Introducing は "wa" and です。"desu." the particle は marks the topic. (Remember particles attach to the word which they follow, and that when は is a particle it is pronounced wa.) です。functions like "is" or "topic is."
Is pronounced as "wah". は a subject or topic marker. は can appear as ha, or wa in romaji depending on the system used.
The kana used for は is usually pronounced as "hah", but pronounced as "wah" when used as a particle. The same phenomenon happens in the word "dewa/deha" では in the negative conjugation of the verb [desu].
Other notes: In yakuza speech, は、becomes や (yah). Typically, the y sound is softened such that it sounds like "ah" Example: Ore ha --turns to-> Ore ya --but sounds like-> Ore a
In [ex #7818], shouldnt it be: 皆さんはからどこですか? Or から皆さんはどこですか？ Wouldnt ex #7818 just mean "Where is everyone"? Im no Japanese grammar expert but doesnt から mean from? And shouldnt から be used in ex #7818?
○ ○ ○ ○ ○ ○ ○
_Instruction 1_. In the notes on the particle は, what does は become in yakuza speech?
_Instruction 2_. Sum up the notes on the particle は in two sentences.
_Instruction 3_. Pick up the notes on the particle は from where they stop and keep them going.

_Source material_.
○ ○ ○ ○ ○ ○ ○
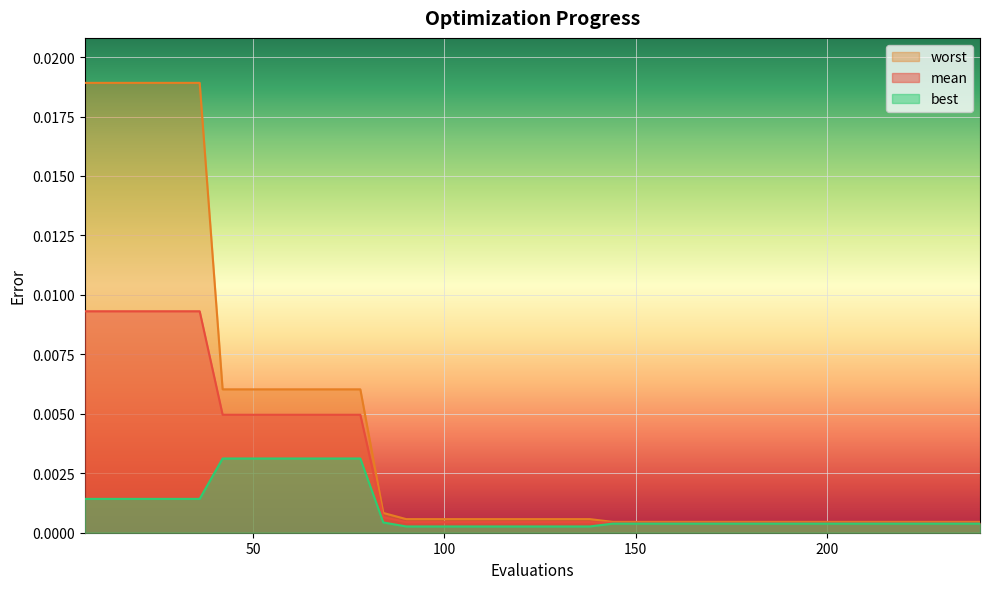

At which category does the chart reach its peak across all series?

6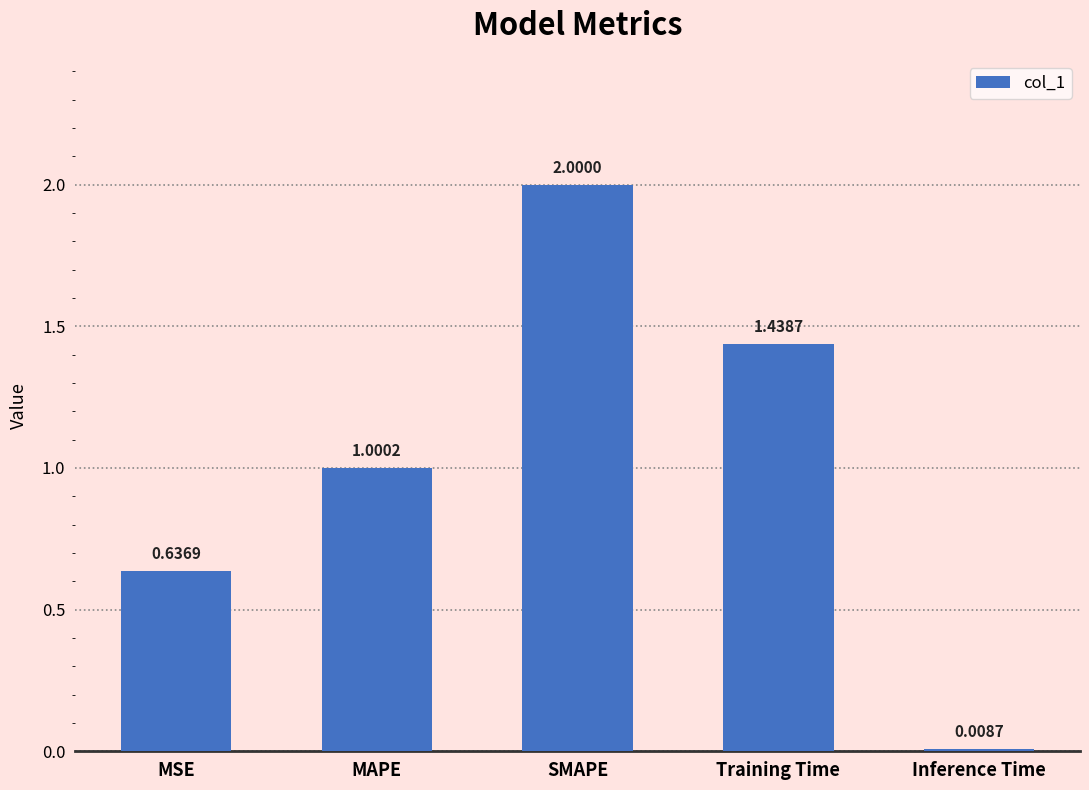

What is the change in value from MAPE to Training Time?

+0.4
○ ○ ○ ○ ○ ○ ○
_Exercise result 1_. It becomes や (yah).

_Exercise result 2_. The particle は marks the topic and is pronounced "wa," even though its kana is usually read "hah," while です works like "is." In yakuza speech, は turns into や, whose y sound is usually softened so that it sounds like "ah."

_Exercise result 3_.
See here and here for two very interesting Japanese pages on using ha vs. ga
When to use は vs が? Both sentences like 雨は降っている。[ame ha futteiru] and 雨が降っている。[ame ga futteiru] are valid, so working out when to use which form is a tricky point. First: In answering a question such as Q. 机の上に何がありますか。[tsukue no ue ni nani ga arimasu ka] A. 鉛筆があります。[enpitsu ga arimasu]. Here が is used.
On the other hand if attention has been placed on something in advance and the question is asked with that object as the topic... Q. 本はどこにありますか。[hon ha doko ni arimasu ka.] A. 本はイスの下にあります。[hon ha isu no shita ni arimasu] then は is used.
が is also used to indicate a specific choice. 私が行きます。[watashi ga ikimasu] _I'll_ go. (not any of the other possibilities).
は is used for contrastative sentences (see ha-2). For example normally you'd say 犬が好きです。[inu ga suki desu] I like dogs. However if you want to contrast how you feel about dogs with how you feel about other animals then 犬は好きだが、猫はどうも・・・[inu ha suki da ga, neko ha doumo ...] I like _dogs_ but I really don't (get on with) cats.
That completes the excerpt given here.